NTI Shadow allows you to define an area on your computer that you need to have backed up. You can define multiple areas and how often your want the software to do the synchonisation for you : only when you ask; every time you make a change; every few minutes; once a day at a certain time. Archived data is only available to your machine.
Media Importer will search out content files and copy those to the Media Hub in much the same way as NTI shadow, except the content is then available to all machines on your network. A great way of having a single store of MP3 tracks rather than a few on each machine!
I have a lot of music on my computer and this does highlight on of the problems with home-based network attached storage. The maximum transfer speed I could get across my home network was about 500KB/second. My 10G bytes of data took a number of days to transfer. Many wireless networks could be slower! This initial transfer is however a one-off, the software didn't noticeably affect computer or internet performance and was happy to start and stop as I closed my computer down at the end of each night. I would suggest only connecting one computer at a time though.
Accessing your media
You can of course simply access your media via the shared drive (which the software thoughtfully configures for you).
Part of the configuration also sets up your web-browser so you can type "http://mediahub" into your address bar and you're taken to a Macromedia Flash application that lets you manage your media hub and directly access your media files. you can play music, browse photos through a slide show or watch video directly from this application. I did have a few problems with this application and is probably the weakest part of the product. Notably all my photos only displayed the top half!
The Media Hub has two USB 2.0 ports - one on the front and one on the rear. You can connect memory sticks or hard-disks to these. I connected both a 1G byte Kensington memory stick and an 80GB external hard-disk. These were both handled very nicely. I particularly liked the way these appeared as folders of the single shared drive. Very easy to use.
This is one of the fairly rare well designed media storage and backup units that I've looked at recently. Coupled with a second disk and RAID1 enabled you'll have a reliable data store both for sharing your media files and making effortless backups of your important file areas - without having to remember to so do.

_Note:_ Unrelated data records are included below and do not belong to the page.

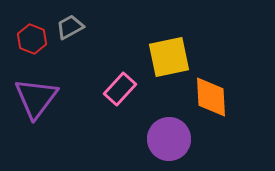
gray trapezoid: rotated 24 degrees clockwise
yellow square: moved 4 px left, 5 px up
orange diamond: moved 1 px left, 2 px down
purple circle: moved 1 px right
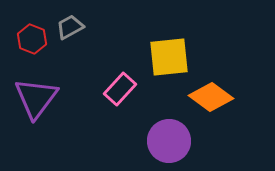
yellow square: rotated 6 degrees clockwise
orange diamond: rotated 51 degrees counterclockwise
purple circle: moved 2 px down
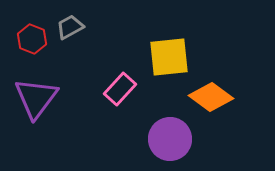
purple circle: moved 1 px right, 2 px up
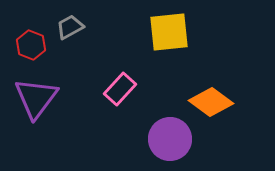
red hexagon: moved 1 px left, 6 px down
yellow square: moved 25 px up
orange diamond: moved 5 px down
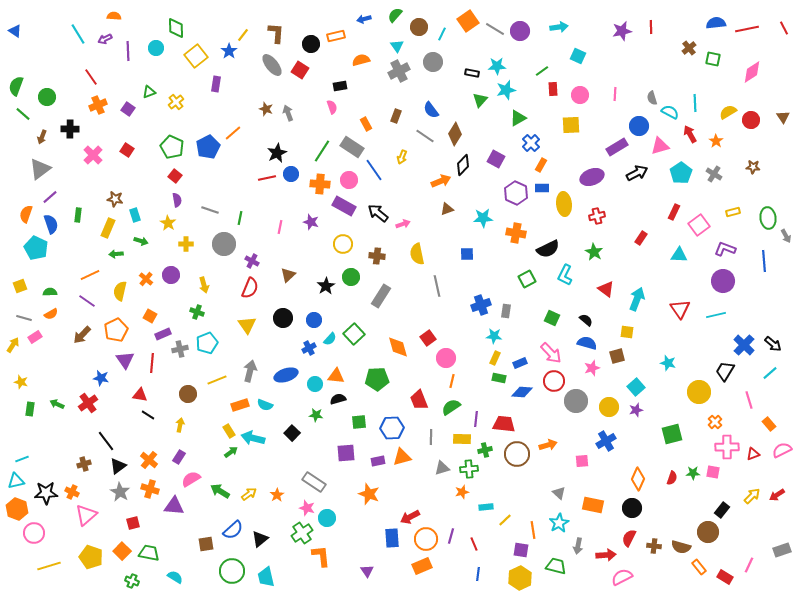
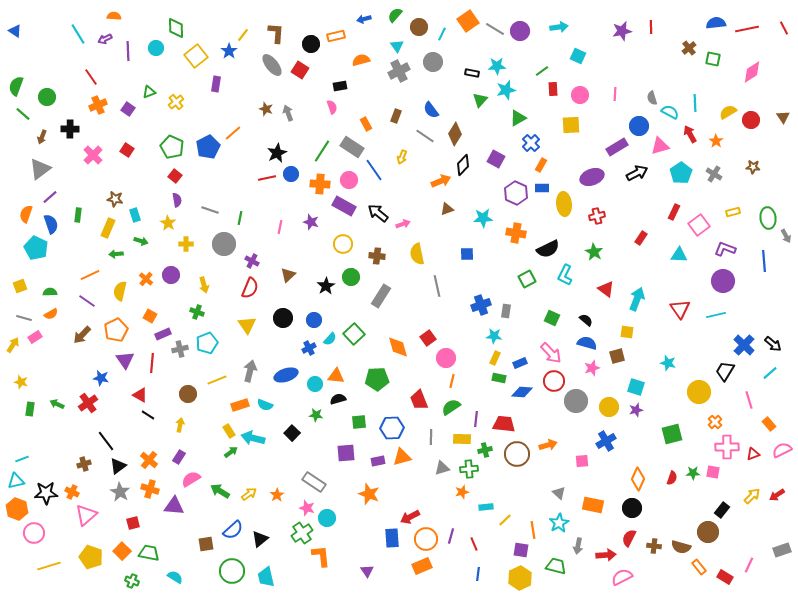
cyan square at (636, 387): rotated 30 degrees counterclockwise
red triangle at (140, 395): rotated 21 degrees clockwise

The software worked well, was intuitive and Linksys have tried hard to avoid feature bloat with the attendent complexity that invariably brings.
Be aware that with all these network attach storage systems for the home the limiting factor is likely to be your home network. This should become less of an issue with time with faster wireless technologies.
The 500GB version I've been reviewing is available for £193.71 from Amazon and the 1TB version for £257.16, both including shipping. The Amazon site also has a short video so you can get a feel for the system. Given an additional 500G hard disk can be added for around £37 this makes for a very good value RAID-1 backup system.